Writer: Simon Spurrier / Artist: Bilquis Evely / DC Comics
Each of The Dreaming issues, I find myself wondering if I will ever be capable of picturing a land of dream and nightmare to be anything other than Evely’s mind-bogglingly beautiful artwork. The original Sandman captured an ethereal realm, and the opening pages show that this next iteration of the Dreaming is every bit as bizarre and brazen, maybe even more so than the original. It’s a visual spectacle that sets the entire stage going forward.
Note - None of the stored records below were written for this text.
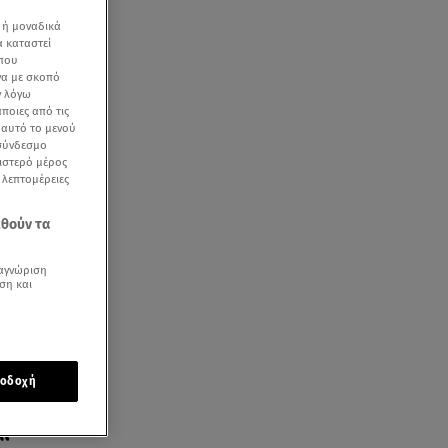
 ή μοναδικά
α καταστεί
 που
να με σκοπό
ν λόγω
ποιες από τις
ε αυτό το μενού
 σύνδεσμο
ριστερό μέρος
ς λεπτομέρειες
εθούν τα
αγνώριση
ση και
οδοχή
ι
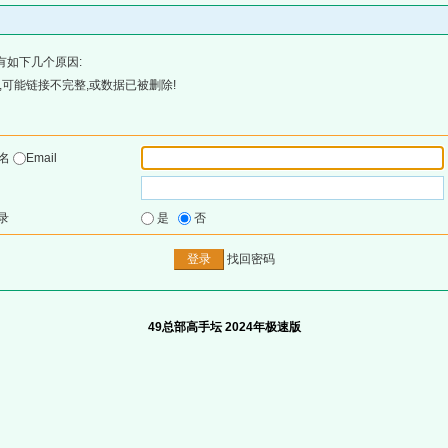
有如下几个原因:
可能链接不完整,或数据已被删除!
户名
Email
录
是
否
找回密码
49总部高手坛 2024年极速版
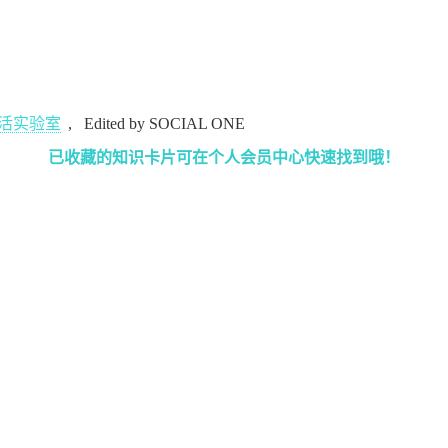
活实验室
,
Edited by SOCIAL ONE
已收藏的知识卡片可在个人会员中心快速找到哦！
行业动态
Spurrier is navigating murky territories, as the central cast of the series continues to grow each page. However, the dialog remains poignant and each character’s strong voice continues to resonate as the cast slowly processes the absence of Lord Dream a.k.a. Daniel. Familiar characters react in exceedingly believable ways when faced with the actions of new characters, particularly Judge Gallows, who remains one of the more chillingly sinister figures I’ve seen in a minute. Spurrier really shines when he isolates characters individually or in pairs. The moments where Cain gets to meditate on his existence, or when Gallows and Lucien converse in tense distrust, is when the series really gets to shine.
And again, Evely’s artwork is a constant revelation. Between the jaw-dropping set pieces and the brilliant character, it brings the narrative to life. You could identify characters and actions by their silhouette. The multilayered, multitextured panels and pages are impressively easy to parse as your eyes try absorbing every single detail. The artwork makes Spurrier’s story sing. This is a book that takes advantage of the blank canvas and creates a unique reading experience in and of itself.
While the first half of the issue kind felt a little encumbered, the second half continues to upheave all expectations and continues to dramatically increase the intrigue already heavily steeped into the series. If you’re a fan of the original Sandman, you owe it to yourself to see the current iteration in all of its magnificence.